-------- Excerpt to read

Freeze Saturation Pressure¶
The freeze_saturation_pressure flag controls whether the oil bubble point pressure (Pb) is recomputed at each time step or held constant at its initial value.
# Keep Pb constant (standard black-oil assumption)
config = bores.Config(
timer=timer,
rock_fluid_tables=rock_fluid_tables,
wells=wells,
freeze_saturation_pressure=True,
)
When freeze_saturation_pressure=True, the following properties are computed using the initial bubble point pressure rather than a dynamically updated value:
- Bubble point pressure (Pb) itself
- Solution gas-oil ratio (Rs)
- Oil formation volume factor (Bo)
- Oil compressibility (Co)
- Oil viscosity (indirectly through Rs)
- Oil density (indirectly through Rs and Bo)
This is appropriate for natural depletion and waterflooding where oil composition remains constant. Set it to False (the default) for miscible injection or any process where dissolved gas content changes significantly during the simulation.
Capillary Strength Factor¶
The capillary_strength_factor scales capillary pressure effects without changing the capillary pressure model itself. It ranges from 0.0 (no capillary effects) to 1.0 (full capillary effects).
# Reduce capillary effects by 50% for numerical stability
config = bores.Config(
timer=timer,
rock_fluid_tables=rock_fluid_tables,
wells=wells,
capillary_strength_factor=0.5,
)
Capillary gradients can become numerically dominant in fine meshes or at sharp saturation fronts, causing oscillations or overshoot. Reducing the capillary strength factor damps these effects without removing them entirely. This is a common technique for improving convergence in difficult models while preserving the qualitative influence of capillary pressure on fluid distribution.

----------------

### Work order A
Please reproduce the configuration excerpt word for word, starting at "# Reduce capillary" and ending at "on fluid distribution.".
### Work order B
Extend the configuration excerpt by writing what comes next after its final sentence.

-------- Data provided

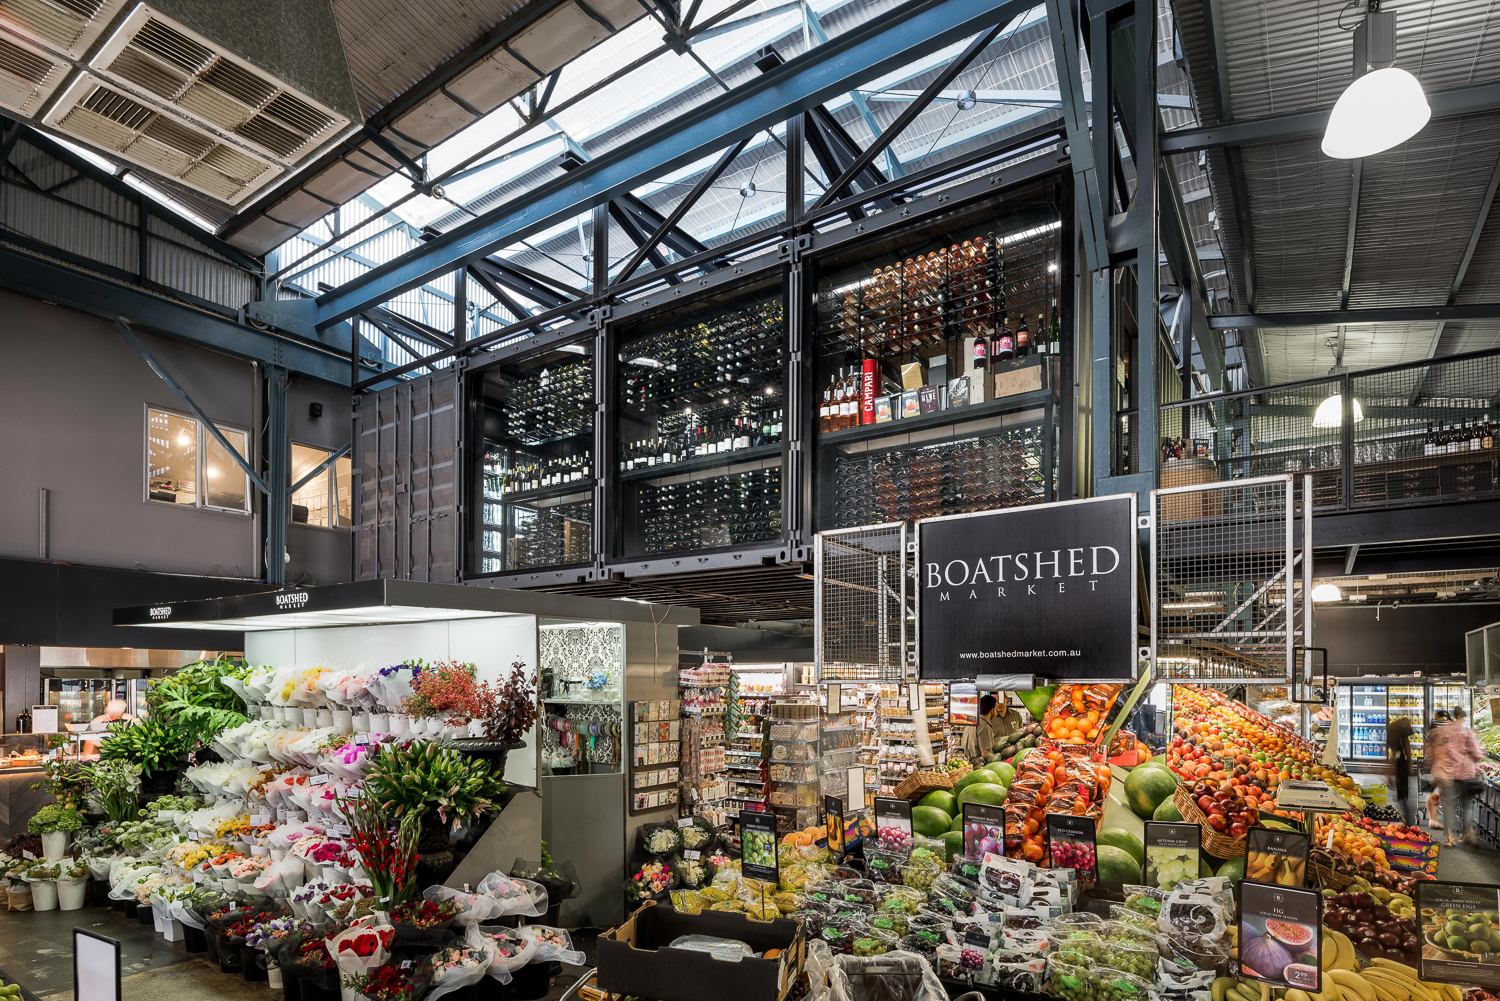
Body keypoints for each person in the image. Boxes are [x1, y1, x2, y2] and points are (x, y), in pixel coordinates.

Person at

----------------

### Answer section A
# Reduce capillary effects by 50% for numerical stability
config = bores.Config(
timer=timer,
rock_fluid_tables=rock_fluid_tables,
wells=wells,
capillary_strength_factor=0.5,
)
Capillary gradients can become numerically dominant in fine meshes or at sharp saturation fronts, causing oscillations or overshoot. Reducing the capillary strength factor damps these effects without removing them entirely. This is a common technique for improving convergence in difficult models while preserving the qualitative influence of capillary pressure on fluid distribution.

### Answer section B
Setting disable_capillary_effects=True is equivalent to capillary_strength_factor=0.0 but is more explicit in intent.
Example Configurations¶
Simple Depletion Study¶
config = bores.Config(
timer=bores.Timer(
initial_step_size=bores.Time(days=2),
max_step_size=bores.Time(days=30),
min_step_size=bores.Time(days=1),
simulation_time=bores.Time(years=10),
),
rock_fluid_tables=rock_fluid_tables,
wells=wells,
freeze_saturation_pressure=True,
)
High-Resolution Waterflood¶
config = bores.Config(
timer=bores.Timer(
initial_step_size=bores.Time(days=0.5),
max_step_size=bores.Time(days=5),
min_step_size=bores.Time(hours=1),
simulation_time=bores.Time(years=5),
),
rock_fluid_tables=rock_fluid_tables,
wells=wells,
pressure_solver="gmres",
pressure_preconditioner="amg",
max_water_saturation_change=0.15,
max_pressure_change=50.0,
)
Miscible Gas Injection¶
config = bores.Config(
timer=bores.Timer(
initial_step_size=bores.Time(hours=6),
max_step_size=bores.Time(days=3),
min_step_size=bores.Time(minutes=30),
simulation_time=bores.Time(years=3),
),
rock_fluid_tables=rock_fluid_tables,
wells=wells,
miscibility_model="todd_longstaff",
freeze_saturation_pressure=False,
max_pressure_change=75.0,
)